Over the past two years there have been two stories that raise the question of the role of the media in framing events.
In the summer of 2010 the pastor of a small Florida church proposed to publicly burn the Koran on the anniversary of 9-11. The church, known for its anti-Islam and anti-gay views, had not received much attention until a short article appeared on a site called Religion News Service in July. From there it was gradually picked up by other, bigger, news sites, eventually being picked up by the international media, which in turn help stir up riots and escalated things still further. The pastor, Terry Jones, was being interviewed by print and broadcast media.

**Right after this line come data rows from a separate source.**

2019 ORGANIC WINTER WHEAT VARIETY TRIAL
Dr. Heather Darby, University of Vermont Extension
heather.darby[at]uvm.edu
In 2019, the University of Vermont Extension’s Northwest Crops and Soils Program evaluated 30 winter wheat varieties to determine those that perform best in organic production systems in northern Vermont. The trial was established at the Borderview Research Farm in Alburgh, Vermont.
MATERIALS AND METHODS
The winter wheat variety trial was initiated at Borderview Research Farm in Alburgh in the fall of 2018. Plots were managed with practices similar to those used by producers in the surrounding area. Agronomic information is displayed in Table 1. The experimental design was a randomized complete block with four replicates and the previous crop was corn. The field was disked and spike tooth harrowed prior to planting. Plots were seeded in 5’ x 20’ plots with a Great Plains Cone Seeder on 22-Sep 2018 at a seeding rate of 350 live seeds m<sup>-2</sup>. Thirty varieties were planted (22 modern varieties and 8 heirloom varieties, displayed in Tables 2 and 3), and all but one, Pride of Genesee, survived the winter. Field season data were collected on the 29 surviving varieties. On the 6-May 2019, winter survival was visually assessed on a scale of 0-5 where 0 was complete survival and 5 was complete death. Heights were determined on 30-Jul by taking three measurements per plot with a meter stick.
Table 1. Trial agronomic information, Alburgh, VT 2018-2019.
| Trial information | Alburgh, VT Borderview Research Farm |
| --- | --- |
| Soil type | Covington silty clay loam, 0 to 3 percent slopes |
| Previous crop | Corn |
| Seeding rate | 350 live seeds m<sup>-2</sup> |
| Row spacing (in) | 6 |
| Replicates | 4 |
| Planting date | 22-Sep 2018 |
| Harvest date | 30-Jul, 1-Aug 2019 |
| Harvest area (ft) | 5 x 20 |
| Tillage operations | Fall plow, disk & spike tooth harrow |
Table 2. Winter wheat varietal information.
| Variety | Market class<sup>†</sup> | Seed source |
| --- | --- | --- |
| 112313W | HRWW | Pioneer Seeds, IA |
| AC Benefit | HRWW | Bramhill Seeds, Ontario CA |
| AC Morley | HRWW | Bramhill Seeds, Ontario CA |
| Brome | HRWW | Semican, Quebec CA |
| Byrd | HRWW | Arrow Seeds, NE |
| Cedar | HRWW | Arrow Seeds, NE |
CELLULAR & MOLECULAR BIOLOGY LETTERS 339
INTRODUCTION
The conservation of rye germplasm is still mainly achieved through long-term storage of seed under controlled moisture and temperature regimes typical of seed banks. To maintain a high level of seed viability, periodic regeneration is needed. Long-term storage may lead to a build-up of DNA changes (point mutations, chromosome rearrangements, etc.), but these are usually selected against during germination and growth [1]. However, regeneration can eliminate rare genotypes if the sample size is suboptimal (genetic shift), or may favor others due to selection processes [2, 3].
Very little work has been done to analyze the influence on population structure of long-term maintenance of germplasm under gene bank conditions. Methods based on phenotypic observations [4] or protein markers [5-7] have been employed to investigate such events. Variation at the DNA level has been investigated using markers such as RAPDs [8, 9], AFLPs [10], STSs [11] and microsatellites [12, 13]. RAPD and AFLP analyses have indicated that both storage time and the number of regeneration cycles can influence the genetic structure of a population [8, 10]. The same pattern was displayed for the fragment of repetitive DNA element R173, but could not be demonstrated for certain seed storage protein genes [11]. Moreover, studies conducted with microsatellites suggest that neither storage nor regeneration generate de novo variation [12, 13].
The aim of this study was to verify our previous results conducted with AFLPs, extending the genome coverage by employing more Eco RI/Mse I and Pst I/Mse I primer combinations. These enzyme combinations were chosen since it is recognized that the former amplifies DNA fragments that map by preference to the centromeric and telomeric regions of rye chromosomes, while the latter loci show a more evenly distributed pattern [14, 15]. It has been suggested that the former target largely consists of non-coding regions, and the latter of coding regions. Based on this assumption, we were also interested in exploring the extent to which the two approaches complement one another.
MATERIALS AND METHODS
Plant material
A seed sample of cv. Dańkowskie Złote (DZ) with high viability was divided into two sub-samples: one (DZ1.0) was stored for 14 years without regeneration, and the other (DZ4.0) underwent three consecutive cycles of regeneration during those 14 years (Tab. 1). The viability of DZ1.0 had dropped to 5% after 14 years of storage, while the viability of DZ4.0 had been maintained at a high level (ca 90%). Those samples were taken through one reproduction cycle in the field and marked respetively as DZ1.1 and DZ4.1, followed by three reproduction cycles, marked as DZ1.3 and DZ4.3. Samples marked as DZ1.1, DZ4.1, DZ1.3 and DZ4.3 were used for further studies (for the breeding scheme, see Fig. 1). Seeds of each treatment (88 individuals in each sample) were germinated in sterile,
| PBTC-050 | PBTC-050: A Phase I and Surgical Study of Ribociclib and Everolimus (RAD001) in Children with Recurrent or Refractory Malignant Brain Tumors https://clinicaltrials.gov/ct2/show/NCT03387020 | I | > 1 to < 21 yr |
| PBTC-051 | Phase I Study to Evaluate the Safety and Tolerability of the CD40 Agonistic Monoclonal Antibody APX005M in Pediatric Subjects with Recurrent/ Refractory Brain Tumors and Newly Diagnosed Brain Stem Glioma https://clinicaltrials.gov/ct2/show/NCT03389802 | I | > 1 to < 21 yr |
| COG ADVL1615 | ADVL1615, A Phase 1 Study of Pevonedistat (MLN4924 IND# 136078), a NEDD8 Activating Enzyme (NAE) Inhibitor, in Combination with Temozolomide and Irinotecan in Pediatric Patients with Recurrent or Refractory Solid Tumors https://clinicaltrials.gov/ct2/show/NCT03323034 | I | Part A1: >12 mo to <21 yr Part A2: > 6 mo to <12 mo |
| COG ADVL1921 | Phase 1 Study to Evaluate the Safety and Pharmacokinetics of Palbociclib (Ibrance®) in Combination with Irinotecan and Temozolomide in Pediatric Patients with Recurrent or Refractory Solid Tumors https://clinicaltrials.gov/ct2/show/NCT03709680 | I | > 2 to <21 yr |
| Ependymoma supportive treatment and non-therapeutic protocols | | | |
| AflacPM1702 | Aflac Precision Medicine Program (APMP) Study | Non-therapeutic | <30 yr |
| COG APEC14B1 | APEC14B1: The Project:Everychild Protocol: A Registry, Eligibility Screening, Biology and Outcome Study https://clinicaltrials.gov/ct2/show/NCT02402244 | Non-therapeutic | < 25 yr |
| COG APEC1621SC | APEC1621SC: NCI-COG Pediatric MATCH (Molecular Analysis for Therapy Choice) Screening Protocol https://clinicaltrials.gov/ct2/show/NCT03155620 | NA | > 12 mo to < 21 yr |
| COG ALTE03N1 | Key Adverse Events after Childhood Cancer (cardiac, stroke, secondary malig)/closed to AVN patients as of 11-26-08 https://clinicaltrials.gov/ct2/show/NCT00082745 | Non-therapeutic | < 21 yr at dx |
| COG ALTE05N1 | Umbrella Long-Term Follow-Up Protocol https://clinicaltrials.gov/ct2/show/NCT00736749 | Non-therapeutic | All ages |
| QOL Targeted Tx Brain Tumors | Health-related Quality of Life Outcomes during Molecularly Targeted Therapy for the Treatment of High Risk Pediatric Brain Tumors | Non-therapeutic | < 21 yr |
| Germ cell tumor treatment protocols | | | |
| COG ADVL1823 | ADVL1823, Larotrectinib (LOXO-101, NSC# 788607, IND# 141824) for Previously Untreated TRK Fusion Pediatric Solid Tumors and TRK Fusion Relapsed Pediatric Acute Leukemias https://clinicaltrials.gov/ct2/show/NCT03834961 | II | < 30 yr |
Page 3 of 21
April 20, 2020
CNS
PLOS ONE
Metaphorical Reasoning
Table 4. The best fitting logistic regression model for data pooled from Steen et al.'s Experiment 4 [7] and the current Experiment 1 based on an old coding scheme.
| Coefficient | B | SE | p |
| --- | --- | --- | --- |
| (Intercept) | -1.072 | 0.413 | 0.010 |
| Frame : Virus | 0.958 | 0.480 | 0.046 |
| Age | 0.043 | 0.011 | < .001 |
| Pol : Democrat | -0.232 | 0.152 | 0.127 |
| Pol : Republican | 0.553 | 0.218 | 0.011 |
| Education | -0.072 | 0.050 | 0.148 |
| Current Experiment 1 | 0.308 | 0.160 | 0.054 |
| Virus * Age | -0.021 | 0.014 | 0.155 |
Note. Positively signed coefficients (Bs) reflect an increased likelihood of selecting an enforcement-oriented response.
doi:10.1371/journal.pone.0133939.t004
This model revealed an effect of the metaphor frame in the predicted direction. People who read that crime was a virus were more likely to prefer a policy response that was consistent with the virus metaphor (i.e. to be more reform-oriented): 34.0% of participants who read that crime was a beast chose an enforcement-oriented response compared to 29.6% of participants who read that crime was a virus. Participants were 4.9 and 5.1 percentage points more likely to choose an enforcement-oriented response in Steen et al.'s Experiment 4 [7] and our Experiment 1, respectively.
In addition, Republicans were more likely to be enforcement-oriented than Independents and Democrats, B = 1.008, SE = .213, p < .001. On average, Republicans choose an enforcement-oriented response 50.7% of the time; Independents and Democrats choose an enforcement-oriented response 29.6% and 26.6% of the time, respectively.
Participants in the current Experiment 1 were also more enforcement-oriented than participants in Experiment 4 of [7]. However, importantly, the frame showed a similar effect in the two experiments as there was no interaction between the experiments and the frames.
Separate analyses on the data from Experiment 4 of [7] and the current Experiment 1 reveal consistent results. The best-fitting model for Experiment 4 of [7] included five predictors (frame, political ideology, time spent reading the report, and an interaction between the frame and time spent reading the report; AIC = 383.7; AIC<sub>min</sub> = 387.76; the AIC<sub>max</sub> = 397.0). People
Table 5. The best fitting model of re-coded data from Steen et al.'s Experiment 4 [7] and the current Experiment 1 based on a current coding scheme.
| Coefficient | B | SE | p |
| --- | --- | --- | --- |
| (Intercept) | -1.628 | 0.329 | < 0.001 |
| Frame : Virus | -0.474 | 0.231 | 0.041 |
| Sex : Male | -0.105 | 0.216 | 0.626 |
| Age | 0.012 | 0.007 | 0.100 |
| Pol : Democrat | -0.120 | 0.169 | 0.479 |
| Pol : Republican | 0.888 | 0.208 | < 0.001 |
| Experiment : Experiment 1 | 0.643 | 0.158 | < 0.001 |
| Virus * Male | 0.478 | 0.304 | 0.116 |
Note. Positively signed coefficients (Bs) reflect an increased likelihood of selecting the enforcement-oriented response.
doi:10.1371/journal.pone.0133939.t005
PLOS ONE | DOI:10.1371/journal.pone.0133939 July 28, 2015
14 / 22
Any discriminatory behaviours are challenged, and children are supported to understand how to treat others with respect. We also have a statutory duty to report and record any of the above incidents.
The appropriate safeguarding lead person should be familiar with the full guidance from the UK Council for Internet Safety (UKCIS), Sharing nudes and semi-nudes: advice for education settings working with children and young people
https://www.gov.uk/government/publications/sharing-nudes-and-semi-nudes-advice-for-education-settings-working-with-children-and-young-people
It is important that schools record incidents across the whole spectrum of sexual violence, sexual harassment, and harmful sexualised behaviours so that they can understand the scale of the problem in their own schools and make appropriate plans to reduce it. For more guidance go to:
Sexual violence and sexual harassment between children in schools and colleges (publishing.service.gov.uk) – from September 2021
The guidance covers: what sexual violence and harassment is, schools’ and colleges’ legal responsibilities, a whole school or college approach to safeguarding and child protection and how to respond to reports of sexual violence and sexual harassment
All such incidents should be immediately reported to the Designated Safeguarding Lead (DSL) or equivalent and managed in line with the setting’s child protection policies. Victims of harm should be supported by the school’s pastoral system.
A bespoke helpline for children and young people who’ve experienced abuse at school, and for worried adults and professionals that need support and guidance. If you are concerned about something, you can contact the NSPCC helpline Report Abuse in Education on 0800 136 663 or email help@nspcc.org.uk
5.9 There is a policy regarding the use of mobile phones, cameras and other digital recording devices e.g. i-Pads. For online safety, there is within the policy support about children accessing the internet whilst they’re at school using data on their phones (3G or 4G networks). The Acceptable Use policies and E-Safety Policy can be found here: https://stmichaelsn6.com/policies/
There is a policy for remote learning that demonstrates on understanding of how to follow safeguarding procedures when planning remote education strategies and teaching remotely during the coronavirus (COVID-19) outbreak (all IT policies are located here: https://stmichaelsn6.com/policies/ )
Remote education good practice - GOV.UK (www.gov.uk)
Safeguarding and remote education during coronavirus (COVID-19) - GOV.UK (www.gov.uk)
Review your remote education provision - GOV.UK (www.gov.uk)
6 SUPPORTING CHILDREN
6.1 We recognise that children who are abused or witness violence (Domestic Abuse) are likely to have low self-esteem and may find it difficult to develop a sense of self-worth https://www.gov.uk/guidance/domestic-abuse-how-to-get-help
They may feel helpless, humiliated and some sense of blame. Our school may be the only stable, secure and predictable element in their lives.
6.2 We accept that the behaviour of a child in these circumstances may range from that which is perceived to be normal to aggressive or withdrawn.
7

It raised serious questions about the role of media in reporting stories. The executive editor of The New York Times, Bill Keller, was quoted in his paper as saying, “The freedom to publish includes the freedom not to publish.” In this had the general media chosen to ignore the story, there would not have been riots, lives would not have been put at risk and American reputation would not have suffered damage.
A year after this story, in July, 2011, the media were all abuzz again. This time it was over Carmageddon, which would result from the 53 hour closure of a 16 kilometer stretch of highway (Interstate 405) in the Los Angeles area. According to the media the shutdown of America’s busiest highway would result in complete and utter traffic chaos from the mother of all traffic jams. And what happened? Traffic in the Los Angeles area actually declined by 65% during this period.
It nicely illustrates the media’s (and society’s) obsession with cars. And it shows in the language used by the media: trains chug, cars are vehicles, public transit and passenger rail are heavily subsidized, no one considers the massive subsidies given to the automobile, roads and highways get investment, rail is obsolete, while cars are considered a necessity. Given this it’s no wonder that the media can only picture catastrophe with the shutdown of a major highway.
These two stories nicely illustrate how the media can take a small story and blow it WAY out of proportion: the first with very serious consequences, the second providing comic relief and a window into the North American obsession with cars.
In a future post I’ll talk about how the media has taken BIG stories and blown them WAY under proportion.